## EXERCISE OBJECTIVE
Starting with the line that contains "0.04 €/mg | ×405 |" and stopping after the line that contains "4. Discussion", copy the entries below exactly. Include nothing else.

[Page-level text extractions]
####################

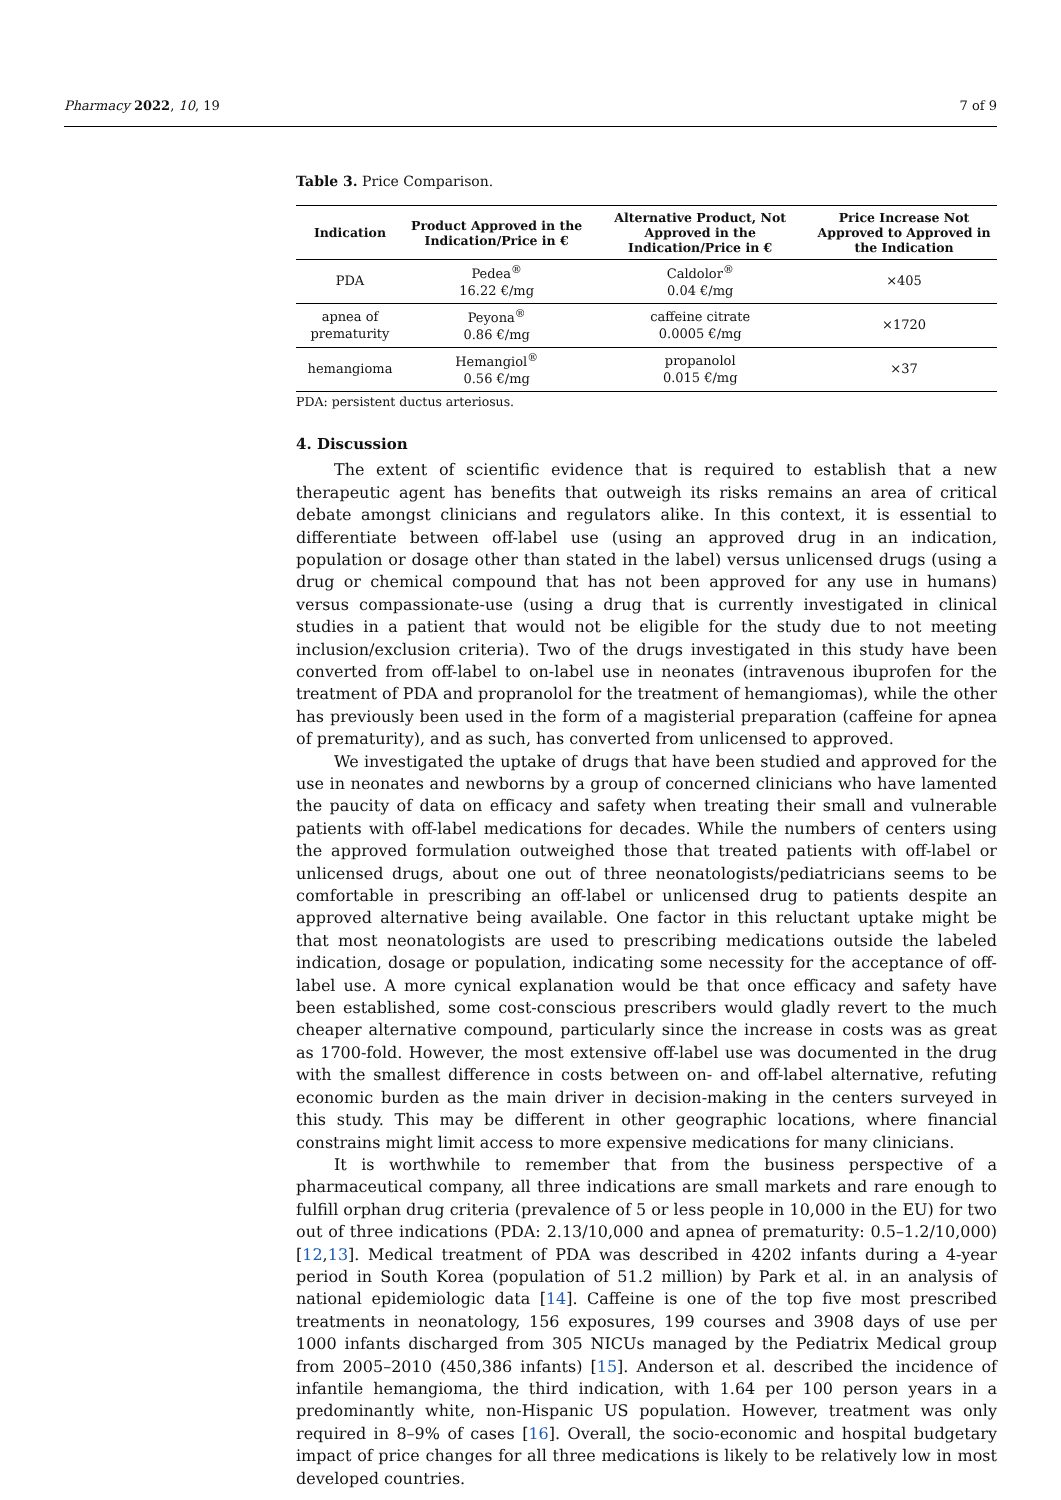Pharmacy 2022, 10, 19 7 of 9
Table 3. Price Comparison.
| Indication | Product Approved in the Indication/Price in € | Alternative Product, Not Approved in the Indication/Price in € | Price Increase Not Approved to Approved in the Indication |
| --- | --- | --- | --- |
| PDA | Pedea<sup>®</sup> 16.22 €/mg | Caldolor<sup>®</sup> 0.04 €/mg | ×405 |
| apnea of prematurity | Peyona<sup>®</sup> 0.86 €/mg | caffeine citrate 0.0005 €/mg | ×1720 |
| hemangioma | Hemangiol<sup>®</sup> 0.56 €/mg | propanolol 0.015 €/mg | ×37 |
PDA: persistent ductus arteriosus.
4. Discussion
The extent of scientific evidence that is required to establish that a new therapeutic agent has benefits that outweigh its risks remains an area of critical debate amongst clinicians and regulators alike. In this context, it is essential to differentiate between off-label use (using an approved drug in an indication, population or dosage other than stated in the label) versus unlicensed drugs (using a drug or chemical compound that has not been approved for any use in humans) versus compassionate-use (using a drug that is currently investigated in clinical studies in a patient that would not be eligible for the study due to not meeting inclusion/exclusion criteria). Two of the drugs investigated in this study have been converted from off-label to on-label use in neonates (intravenous ibuprofen for the treatment of PDA and propranolol for the treatment of hemangiomas), while the other has previously been used in the form of a magisterial preparation (caffeine for apnea of prematurity), and as such, has converted from unlicensed to approved.
We investigated the uptake of drugs that have been studied and approved for the use in neonates and newborns by a group of concerned clinicians who have lamented the paucity of data on efficacy and safety when treating their small and vulnerable patients with off-label medications for decades. While the numbers of centers using the approved formulation outweighed those that treated patients with off-label or unlicensed drugs, about one out of three neonatologists/pediatricians seems to be comfortable in prescribing an off-label or unlicensed drug to patients despite an approved alternative being available. One factor in this reluctant uptake might be that most neonatologists are used to prescribing medications outside the labeled indication, dosage or population, indicating some necessity for the acceptance of off-label use. A more cynical explanation would be that once efficacy and safety have been established, some cost-conscious prescribers would gladly revert to the much cheaper alternative compound, particularly since the increase in costs was as great as 1700-fold. However, the most extensive off-label use was documented in the drug with the smallest difference in costs between on- and off-label alternative, refuting economic burden as the main driver in decision-making in the centers surveyed in this study. This may be different in other geographic locations, where financial constrains might limit access to more expensive medications for many clinicians.
It is worthwhile to remember that from the business perspective of a pharmaceutical company, all three indications are small markets and rare enough to fulfill orphan drug criteria (prevalence of 5 or less people in 10,000 in the EU) for two out of three indications (PDA: 2.13/10,000 and apnea of prematurity: 0.5–1.2/10,000) [12,13]. Medical treatment of PDA was described in 4202 infants during a 4-year period in South Korea (population of 51.2 million) by Park et al. in an analysis of national epidemiologic data [14]. Caffeine is one of the top five most prescribed treatments in neonatology, 156 exposures, 199 courses and 3908 days of use per 1000 infants discharged from 305 NICUs managed by the Pediatrix Medical group from 2005–2010 (450,386 infants) [15]. Anderson et al. described the incidence of infantile hemangioma, the third indication, with 1.64 per 100 person years in a predominantly white, non-Hispanic US population. However, treatment was only required in 8–9% of cases [16]. Overall, the socio-economic and hospital budgetary impact of price changes for all three medications is likely to be relatively low in most developed countries.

####################

## RESPONSE BOX
| PDA | Pedea<sup>®</sup> 16.22 €/mg | Caldolor<sup>®</sup> 0.04 €/mg | ×405 |
| apnea of prematurity | Peyona<sup>®</sup> 0.86 €/mg | caffeine citrate 0.0005 €/mg | ×1720 |
| hemangioma | Hemangiol<sup>®</sup> 0.56 €/mg | propanolol 0.015 €/mg | ×37 |
PDA: persistent ductus arteriosus.
4. Discussion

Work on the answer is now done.